2012年1月23日星期一

Consumer Financial Protection Bureau director eyes fraud

by Candice Choi – Jan. 20, 2012 07:16 PM
Associated Press
WASHINGTON – A company’s obligations don’t stop with the law. It also needs to be fair and upfront with customers.
That’s the message from Richard Cordray, who was named by President Barack Obama as the first director of the Consumer Financial Protection Bureau.
“Frankly, there’s a lot of fraud that’s committed in the marketplace that is not on its face necessarily technically illegal,” Cordray said. Such practices will now be a target for the CFPB.

The agency and Cordray’s appointment are both controversial. The CFPB was created as part of the overhaul of the nation’s financial regulations, with a mandate to police the array of financial products marketed to consumers.
Republicans blocked Cordray’s appointment for months, saying the agency would have far too much power with too little accountability.

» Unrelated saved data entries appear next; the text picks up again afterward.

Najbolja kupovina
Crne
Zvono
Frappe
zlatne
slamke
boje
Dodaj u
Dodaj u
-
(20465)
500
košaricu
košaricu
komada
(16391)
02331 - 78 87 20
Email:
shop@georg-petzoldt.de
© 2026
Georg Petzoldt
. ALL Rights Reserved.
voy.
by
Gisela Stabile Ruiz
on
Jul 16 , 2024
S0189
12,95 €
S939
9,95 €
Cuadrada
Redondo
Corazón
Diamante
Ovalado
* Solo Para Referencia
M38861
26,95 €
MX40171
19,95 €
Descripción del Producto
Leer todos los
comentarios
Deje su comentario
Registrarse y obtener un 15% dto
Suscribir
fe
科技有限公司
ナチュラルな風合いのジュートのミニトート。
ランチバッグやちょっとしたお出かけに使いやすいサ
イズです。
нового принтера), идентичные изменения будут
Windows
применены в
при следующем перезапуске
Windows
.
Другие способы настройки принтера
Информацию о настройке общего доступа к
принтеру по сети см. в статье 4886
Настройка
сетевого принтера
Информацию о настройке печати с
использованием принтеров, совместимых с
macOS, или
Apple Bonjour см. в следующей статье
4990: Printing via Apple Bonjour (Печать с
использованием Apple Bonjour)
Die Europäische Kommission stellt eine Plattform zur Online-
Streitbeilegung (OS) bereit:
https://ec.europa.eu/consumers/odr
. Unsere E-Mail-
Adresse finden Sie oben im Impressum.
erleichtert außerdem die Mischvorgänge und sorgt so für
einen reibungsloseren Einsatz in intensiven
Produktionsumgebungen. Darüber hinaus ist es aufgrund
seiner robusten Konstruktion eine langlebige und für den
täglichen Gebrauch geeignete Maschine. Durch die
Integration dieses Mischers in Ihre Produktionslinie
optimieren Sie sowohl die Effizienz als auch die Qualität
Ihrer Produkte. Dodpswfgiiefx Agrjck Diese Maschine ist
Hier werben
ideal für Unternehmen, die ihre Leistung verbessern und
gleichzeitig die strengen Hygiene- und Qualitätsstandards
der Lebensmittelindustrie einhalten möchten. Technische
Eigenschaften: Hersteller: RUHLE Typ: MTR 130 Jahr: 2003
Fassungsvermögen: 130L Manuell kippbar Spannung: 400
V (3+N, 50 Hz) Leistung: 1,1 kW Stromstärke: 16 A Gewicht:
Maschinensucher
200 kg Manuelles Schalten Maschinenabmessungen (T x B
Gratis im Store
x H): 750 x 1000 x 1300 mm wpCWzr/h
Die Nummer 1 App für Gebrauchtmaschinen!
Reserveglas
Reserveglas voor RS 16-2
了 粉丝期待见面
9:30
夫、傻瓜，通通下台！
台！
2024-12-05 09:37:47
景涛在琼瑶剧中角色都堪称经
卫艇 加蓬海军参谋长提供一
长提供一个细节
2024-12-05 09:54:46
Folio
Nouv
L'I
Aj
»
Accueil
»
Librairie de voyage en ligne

Then, earlier this month, Obama installed Cordray when Congress wasn’t in session.
On Thursday, the agency released a field guide for its examiners to analyze practices at payday lenders, which essentially offer customers advances on their paychecks for a flat fee. It will mark the first time the industry will be subject to such oversight.
The CFPB has started collecting public comment to help simplify the disclosures consumers receive with credit cards, mortgages and student financial aid. It will take months or even years before consumers see how these efforts play out.
But here’s what Cordray had to say about how the agency will impact consumers:
Question: A major focus for the CFPB has been on improving the transparency of a product’s fees and terms, and the disclosures consumers receive. Are there instances where this won’t be enough and more aggressive regulatory action will be required?
Answer: Let me answer that question in two parts.
On transparency and disclosure, a key insight here is that more disclosures don’t always make things better. As it accumulates, there can be so much dense fine print that it can actually make things much worse — consumers find it hard to penetrate and they often will not read it.
That’s a concern and that’s why we’re trying to make things more transparent, simpler and clearer with our “Know Before You Owe” project.
However, simply making things clearer to consumers is not enough if people aren’t actually playing by the rules and defrauding consumers. There we have to enforce the rules and we have to do it fairly, evenhandedly, but with rigor so that everybody understands that they have to follow and respect the law.
Q: Are there practices that are technically legal yet require regulatory action?
A: If something is technically legal, that’s one issue. But we also have the authority to determine that practices are unfair, deceptive and abusive. That’s where our authority can be used to try to protect consumers, even though maybe the technicalities of pre-existing laws have been followed.
So that’s something we’re going to have to be careful about — the use of that authority.
But it certainly is necessary to protect consumers, and frankly there’s a lot of fraud that’s committed in the marketplace that is not on its face necessarily technically illegal. But when you see how a product is marketed, you can see what the effect is on consumers.
Q: So in those situations, what is the most important thing consumers need to know about what the CFPB can and cannot do?
A: Consumers should know that when they feel they’re being treated unfairly, they have the opportunity to come and tell us about it. And I mean the 300 million consumers all across this country, they can come to our website at consumerfinance.gov.
If it’s a mortgage or credit-card issue, they can file a complaint with us.
If it’s any other kind of issue, we will be able to take those complaints eventually.
Q: Once those complaints are in hand, what are the limits of what the CFPB can do?
A: We have three different sets of authority that Congress gave us and that we are by law responsible to carry out. We have rule-making authority. And we particularly are going to be active in trying to correct some of the problems in the mortgage markets over the next year or two.
We have supervision and examination authority, which is new but very important. It’s the ability to actually go into these institutions, look at their books and records and ask questions about what they do, and really get to the bottom of things.
This means both working with them where that’s possible and or bringing enforcement actions where that’s necessary.
And the third is the ability to actually enforce the law.
Q: One of the first industries the agency will be looking at is payday lending. A concern for consumer advocates is that customers often roll over the loans, meaning they repeatedly take out new loans to repay previous loans. What practices in the payday industry raise concerns for you?
A: One of the things we’re very concerned about is making sure that those products actually help consumers and don’t harm them. So the possibility that consumers end up rolling loans over and over, and end up in this sort of debt trap where they’re living off of money at 400 percent interest rates is a concern and it’s something we’re going to look at very closely.
Q: Student loans were a big issue during the Occupy protests, and graduates are burdened with more and more debt. Do you see any parallels to the mortgage industry?
A: I’ve read a lot that suggests that student loans may be a bubble that is developing.
Obviously, the major driver of the total amount of student loans is the rapid increases in tuition and the costs of higher education in the last 10 years. We don’t control that.
What we can control and what we can affect is the choices that consumers make. That they know what their choices are, that they know the difference between federal loans and private student loans — how that can affect terms of repayment, how that can affect the price and interest rate.
These are important things for consumers to know.